My obsession with ideas typically revolves around the having part. However, a conversation with my college-aged son who shared with me what might be a good business idea he had reminded me that what comes after having an idea is just as important. So I’d like to share with you what I shared with my son: the four immediate steps I take when I have what I think might be a good idea.
1. Capture The Idea, Liberate Your Brain
The first thing I do is write the idea down. It may not be a complete idea yet, but that’s ok. Just write it out as best you can. Don’t judge what you’re writing, don’t craft it, just write it out. Could only be a sentence.
Writing it down frees your brain from trying to remember it. I remember a study that University Of Chicago professor, Sian Beilock, conducted in her terrific book, “Choke,” where she found that people were less likely to choke in a stressful situation if they wrote down what they were afraid of in advance. Her research suggests that you effectively “off load” the fear out of your brain. Weird, right?
Well, I believe a similar thing happens with ideas, only we’re not freeing the brain from remembering a fear, we are freeing the brain from remembering the original idea. That means more of your brain power can be used for what comes next in the process.
2. Evaluate: Get Beyond The Idea Intoxication
When I first have an idea I am wildly biased in favor of it. There is no greater mental narcotic than having an idea. But when it comes to its evaluation, that high can be a problem.
Once I get the idea down on paper, I leave it for a day. Cleanse the mental pallet, if you will. The next day I will try to remember it. If I can’t remember it, how good could it have been? By the way, The Beatles used this method when John and Paul wrote songs together. They’d write a bunch on Tuesday and then if they couldn’t remember them on Wednesday they figured the songs weren’t that great.
If I can remember the idea, I go back and read the idea as I wrote it the day prior, now having the perspective of a new day and not under the influence of any mental narcotics.
Are you still as excited about the idea? Your gut, visceral reaction should be trusted. It’s your built-in short cut for evaluating innovation.
If not, let it die right then and there. But if you are still excited, it’s time to move to Step 3.
3. Develop: Build Out The Idea
Now it’s time to see what this idea is all about. What are all the ways the idea can manifest? What other supporting ideas does it inspire? What should you call it? Go broad, we’ll narrow later.
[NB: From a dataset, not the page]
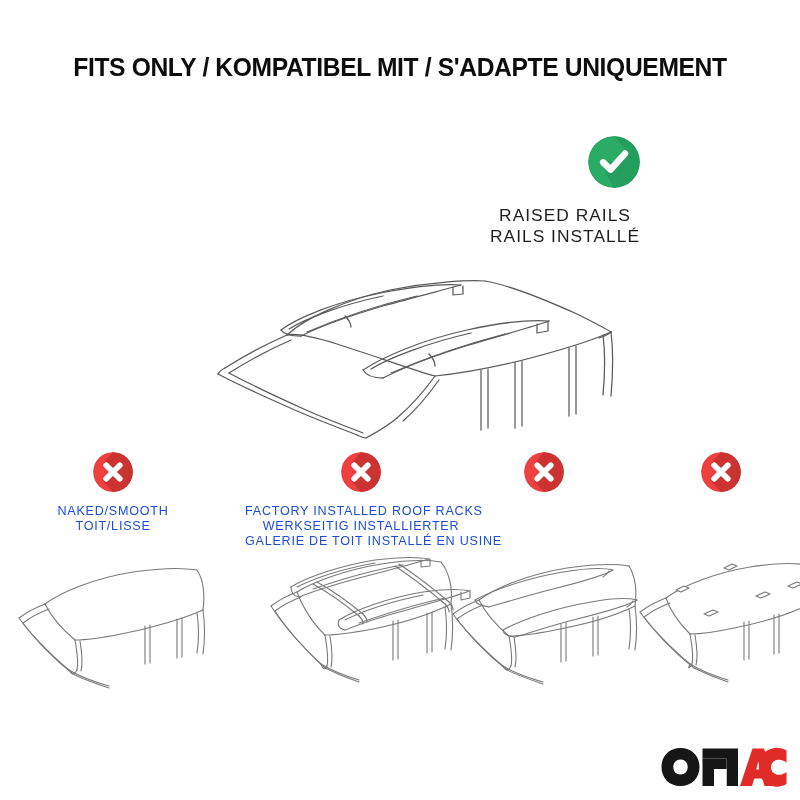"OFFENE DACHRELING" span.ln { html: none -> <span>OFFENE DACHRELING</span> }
Creativity rarely shows up for appointments. It’ll happen whenever it damn well pleases. So you need to be ready for it to strike at any time. I use Notes on my Mac because it’s super easy to open up a new note for each idea and it’s even easier to add comments and builds to the original idea right from my phone, keeping the idea nicely contained in one place but available on all my devices.
When I learned that walking increases one’s creativity powers by up to 60% , I started walking 3 miles every morning (well, almost every morning). I bring my iPhone with me and “dedicate” my walk to a particular idea I'm working on. After about a half mile the ideas start flowing. As they do, I pull out my phone which is already opened to the correct Note and I voice-dictate the idea into the corresponding Note and keep on walking. No crafting, no typing, no judging, no over-thinking. Just get it in there and keep walking.
This step is all about more. That’s it. And it’s not just while walking. Ideas will hit you anywhere - on the train, in the office, at your son’s game, etc. Be ready. Or try and force coincidences by using an app like StumbleUpon. Treat it like a game where you keep the idea in mind and then challenge yourself to find the relevance to your idea of each random article you, well, stumble upon. A great way to force divergence in your thinking.
But keep posting new comments and expansions however you can and from wherever you are. You will hopefully end up with a laundry list of ideas building out the original idea in just a couple days.
Now that you've gone wide, it's time to go narrow.
4. Sharpen: A Fresh Articulation Of The Idea
Let's get this idea into a form where others can evaluate it and help you make it better.
What I do is read the now-expanded, perhaps slightly chaotic Note dedicated to the idea from top to bottom. It’s funny, you will read comments and builds you don’t remember even dictating into the phone. It’s like having a conversation with yourself.
Anyway, start reordering the comments. The first pass is to put the useless comments (and there will be many) at the bottom of the Note. Don’t delete them, just get them out of the way for now. Next, start grouping the thoughts into related areas of the idea and deleting any redundant ideas.
Now, armed with all of this, write up the idea again fresh, including all of your worthy expansions and inspirations. It doesn’t have to be entirely baked quite yet. Think of it as a one-page “treatment” for your idea that you can share with others on your team or experts in your field to get considered reactions and new builds.
The result is going from a half-baked idea to a three-quarters-baked idea. You’ve probably caught and addressed all the obvious issues with it - issues you were too "idea high" to notice when you first had the idea. And you’ve shown that the idea has some legs, which builds confidence in others when considering it.
Better yet, if you’ve made it this far without killing the idea yourself, you’ve probably got a pretty great idea.